TASK PROMPT
Extract each line of the records below that contains the word "Java".

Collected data
^^^^
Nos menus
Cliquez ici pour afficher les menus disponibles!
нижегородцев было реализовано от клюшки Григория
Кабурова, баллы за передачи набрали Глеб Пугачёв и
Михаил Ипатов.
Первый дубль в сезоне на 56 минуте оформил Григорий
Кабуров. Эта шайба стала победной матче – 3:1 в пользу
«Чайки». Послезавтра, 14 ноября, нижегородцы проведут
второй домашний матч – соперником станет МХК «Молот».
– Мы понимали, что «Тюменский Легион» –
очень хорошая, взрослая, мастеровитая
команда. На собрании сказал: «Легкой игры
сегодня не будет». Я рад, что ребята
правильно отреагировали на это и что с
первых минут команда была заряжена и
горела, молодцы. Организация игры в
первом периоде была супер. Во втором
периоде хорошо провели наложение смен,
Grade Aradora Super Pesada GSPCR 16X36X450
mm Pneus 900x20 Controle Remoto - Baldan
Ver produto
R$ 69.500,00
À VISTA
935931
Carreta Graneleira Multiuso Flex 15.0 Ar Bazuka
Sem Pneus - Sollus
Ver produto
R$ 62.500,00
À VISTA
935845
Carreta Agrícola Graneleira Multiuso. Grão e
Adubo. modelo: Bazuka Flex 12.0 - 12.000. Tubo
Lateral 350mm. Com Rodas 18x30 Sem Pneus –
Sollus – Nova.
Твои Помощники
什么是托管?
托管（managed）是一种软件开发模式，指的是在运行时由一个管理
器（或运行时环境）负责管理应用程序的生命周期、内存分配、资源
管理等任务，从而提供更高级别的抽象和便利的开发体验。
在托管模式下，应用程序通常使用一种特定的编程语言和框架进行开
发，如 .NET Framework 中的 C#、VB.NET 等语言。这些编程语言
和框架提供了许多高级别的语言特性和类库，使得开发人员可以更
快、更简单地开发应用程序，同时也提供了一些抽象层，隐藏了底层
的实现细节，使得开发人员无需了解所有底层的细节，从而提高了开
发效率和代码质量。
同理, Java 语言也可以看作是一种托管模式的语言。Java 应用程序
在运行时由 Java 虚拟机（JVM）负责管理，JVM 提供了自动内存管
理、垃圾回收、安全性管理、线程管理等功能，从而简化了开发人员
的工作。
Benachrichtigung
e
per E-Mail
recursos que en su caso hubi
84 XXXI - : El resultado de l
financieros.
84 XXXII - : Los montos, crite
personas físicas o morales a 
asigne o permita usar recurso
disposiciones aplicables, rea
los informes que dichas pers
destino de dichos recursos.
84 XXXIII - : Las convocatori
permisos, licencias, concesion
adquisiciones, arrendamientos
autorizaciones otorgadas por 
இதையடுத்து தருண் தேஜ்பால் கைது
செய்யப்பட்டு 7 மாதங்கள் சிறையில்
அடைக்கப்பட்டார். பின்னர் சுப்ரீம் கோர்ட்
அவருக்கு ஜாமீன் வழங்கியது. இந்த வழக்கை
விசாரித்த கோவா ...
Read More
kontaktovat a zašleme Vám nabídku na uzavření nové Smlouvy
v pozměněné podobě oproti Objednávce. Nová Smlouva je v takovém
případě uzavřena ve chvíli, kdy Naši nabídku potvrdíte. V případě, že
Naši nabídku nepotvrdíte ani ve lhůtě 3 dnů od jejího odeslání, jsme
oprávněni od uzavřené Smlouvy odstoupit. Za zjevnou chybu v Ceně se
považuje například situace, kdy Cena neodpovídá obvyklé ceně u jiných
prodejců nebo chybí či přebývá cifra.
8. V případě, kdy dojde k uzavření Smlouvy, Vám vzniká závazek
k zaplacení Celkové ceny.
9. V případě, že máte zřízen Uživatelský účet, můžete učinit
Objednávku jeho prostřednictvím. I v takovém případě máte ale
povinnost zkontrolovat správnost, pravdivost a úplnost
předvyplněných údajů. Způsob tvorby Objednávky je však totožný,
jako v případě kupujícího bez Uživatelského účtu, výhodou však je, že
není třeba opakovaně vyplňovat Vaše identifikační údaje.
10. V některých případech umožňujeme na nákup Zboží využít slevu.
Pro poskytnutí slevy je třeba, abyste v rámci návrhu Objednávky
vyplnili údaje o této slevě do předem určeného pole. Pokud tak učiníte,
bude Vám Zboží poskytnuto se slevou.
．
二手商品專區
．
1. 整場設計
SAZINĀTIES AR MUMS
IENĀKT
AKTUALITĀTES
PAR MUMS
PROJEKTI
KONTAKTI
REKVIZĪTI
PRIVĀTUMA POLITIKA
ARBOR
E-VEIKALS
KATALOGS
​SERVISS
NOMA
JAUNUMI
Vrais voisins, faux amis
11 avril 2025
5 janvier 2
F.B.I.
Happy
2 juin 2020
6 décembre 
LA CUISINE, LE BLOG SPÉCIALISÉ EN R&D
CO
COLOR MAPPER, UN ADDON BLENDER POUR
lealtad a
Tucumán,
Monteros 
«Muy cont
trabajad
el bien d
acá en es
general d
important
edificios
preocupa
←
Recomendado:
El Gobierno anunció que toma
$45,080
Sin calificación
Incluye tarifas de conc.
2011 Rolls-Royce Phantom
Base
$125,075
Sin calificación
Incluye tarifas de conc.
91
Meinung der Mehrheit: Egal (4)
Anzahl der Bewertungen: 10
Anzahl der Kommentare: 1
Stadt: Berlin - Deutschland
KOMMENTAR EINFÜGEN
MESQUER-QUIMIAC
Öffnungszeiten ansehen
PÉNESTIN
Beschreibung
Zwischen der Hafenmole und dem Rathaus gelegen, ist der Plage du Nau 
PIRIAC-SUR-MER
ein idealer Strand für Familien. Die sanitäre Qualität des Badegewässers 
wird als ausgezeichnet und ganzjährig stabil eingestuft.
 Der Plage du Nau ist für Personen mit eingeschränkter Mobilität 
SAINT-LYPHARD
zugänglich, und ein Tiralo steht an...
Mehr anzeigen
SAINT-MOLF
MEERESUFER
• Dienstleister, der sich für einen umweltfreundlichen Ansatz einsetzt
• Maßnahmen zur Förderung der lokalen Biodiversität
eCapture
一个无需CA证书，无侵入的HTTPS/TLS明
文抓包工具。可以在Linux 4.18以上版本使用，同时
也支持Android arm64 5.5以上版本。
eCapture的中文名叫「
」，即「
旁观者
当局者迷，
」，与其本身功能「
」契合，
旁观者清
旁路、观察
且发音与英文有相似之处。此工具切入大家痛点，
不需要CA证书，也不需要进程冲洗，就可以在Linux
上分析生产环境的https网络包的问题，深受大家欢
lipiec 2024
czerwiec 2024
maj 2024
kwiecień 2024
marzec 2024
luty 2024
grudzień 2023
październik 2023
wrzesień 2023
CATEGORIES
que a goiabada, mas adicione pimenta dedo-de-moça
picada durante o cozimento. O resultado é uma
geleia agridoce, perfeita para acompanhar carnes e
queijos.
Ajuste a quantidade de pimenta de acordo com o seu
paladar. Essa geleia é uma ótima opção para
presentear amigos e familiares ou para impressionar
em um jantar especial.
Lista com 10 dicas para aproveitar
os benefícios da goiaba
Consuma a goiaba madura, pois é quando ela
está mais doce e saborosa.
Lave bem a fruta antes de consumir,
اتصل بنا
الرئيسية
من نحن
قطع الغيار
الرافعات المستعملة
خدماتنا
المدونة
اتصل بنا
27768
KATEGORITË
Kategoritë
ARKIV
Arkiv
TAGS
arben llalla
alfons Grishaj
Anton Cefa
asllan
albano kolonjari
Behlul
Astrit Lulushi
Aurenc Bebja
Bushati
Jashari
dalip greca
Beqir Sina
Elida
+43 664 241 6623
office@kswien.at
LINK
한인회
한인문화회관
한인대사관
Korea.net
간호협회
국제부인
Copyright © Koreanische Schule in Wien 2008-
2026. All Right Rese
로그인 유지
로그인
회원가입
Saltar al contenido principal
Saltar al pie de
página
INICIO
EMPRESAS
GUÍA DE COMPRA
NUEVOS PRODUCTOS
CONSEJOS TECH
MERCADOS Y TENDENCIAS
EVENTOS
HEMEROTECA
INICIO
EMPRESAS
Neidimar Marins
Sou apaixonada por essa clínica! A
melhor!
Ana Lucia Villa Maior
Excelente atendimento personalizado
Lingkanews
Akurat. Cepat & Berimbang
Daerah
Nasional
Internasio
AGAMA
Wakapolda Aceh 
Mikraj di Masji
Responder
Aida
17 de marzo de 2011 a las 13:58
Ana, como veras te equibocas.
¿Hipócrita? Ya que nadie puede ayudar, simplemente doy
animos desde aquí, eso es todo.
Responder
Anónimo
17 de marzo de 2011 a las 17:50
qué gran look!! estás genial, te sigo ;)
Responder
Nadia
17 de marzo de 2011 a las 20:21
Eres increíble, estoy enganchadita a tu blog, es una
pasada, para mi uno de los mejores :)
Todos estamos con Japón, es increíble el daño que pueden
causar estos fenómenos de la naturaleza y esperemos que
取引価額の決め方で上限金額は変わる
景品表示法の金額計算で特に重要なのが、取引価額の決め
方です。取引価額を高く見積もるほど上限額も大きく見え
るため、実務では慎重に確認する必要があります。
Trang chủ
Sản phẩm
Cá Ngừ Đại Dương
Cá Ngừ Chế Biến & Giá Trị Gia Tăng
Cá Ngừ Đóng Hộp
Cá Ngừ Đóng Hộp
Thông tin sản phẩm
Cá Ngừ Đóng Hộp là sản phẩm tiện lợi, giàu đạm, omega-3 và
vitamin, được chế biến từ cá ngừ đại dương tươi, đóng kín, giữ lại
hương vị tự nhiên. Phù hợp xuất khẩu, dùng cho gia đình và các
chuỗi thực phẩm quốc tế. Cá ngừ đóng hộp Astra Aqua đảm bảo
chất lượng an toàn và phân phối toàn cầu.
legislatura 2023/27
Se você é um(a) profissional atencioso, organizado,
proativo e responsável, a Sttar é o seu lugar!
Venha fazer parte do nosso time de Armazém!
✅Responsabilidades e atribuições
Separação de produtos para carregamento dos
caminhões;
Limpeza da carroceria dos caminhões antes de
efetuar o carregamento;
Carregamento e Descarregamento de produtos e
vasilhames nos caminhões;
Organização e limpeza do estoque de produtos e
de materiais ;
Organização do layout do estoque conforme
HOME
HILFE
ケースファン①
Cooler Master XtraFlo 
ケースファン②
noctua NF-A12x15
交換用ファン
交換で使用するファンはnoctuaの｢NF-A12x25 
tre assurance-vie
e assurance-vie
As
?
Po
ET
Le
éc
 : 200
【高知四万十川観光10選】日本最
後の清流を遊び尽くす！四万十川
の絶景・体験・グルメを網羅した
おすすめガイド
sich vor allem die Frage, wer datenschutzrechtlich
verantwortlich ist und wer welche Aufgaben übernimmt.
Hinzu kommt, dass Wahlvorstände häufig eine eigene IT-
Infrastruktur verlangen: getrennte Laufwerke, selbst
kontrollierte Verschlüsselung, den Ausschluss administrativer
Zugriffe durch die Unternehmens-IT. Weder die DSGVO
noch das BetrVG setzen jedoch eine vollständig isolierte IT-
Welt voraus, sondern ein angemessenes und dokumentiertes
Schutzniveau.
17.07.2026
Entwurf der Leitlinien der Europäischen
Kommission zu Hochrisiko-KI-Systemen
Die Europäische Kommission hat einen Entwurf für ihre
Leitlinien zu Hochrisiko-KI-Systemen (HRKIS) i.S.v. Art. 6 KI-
^^^^
THE ANSWER
同理, Java 语言也可以看作是一种托管模式的语言。Java 应用程序
在运行时由 Java 虚拟机（JVM）负责管理，JVM 提供了自动内存管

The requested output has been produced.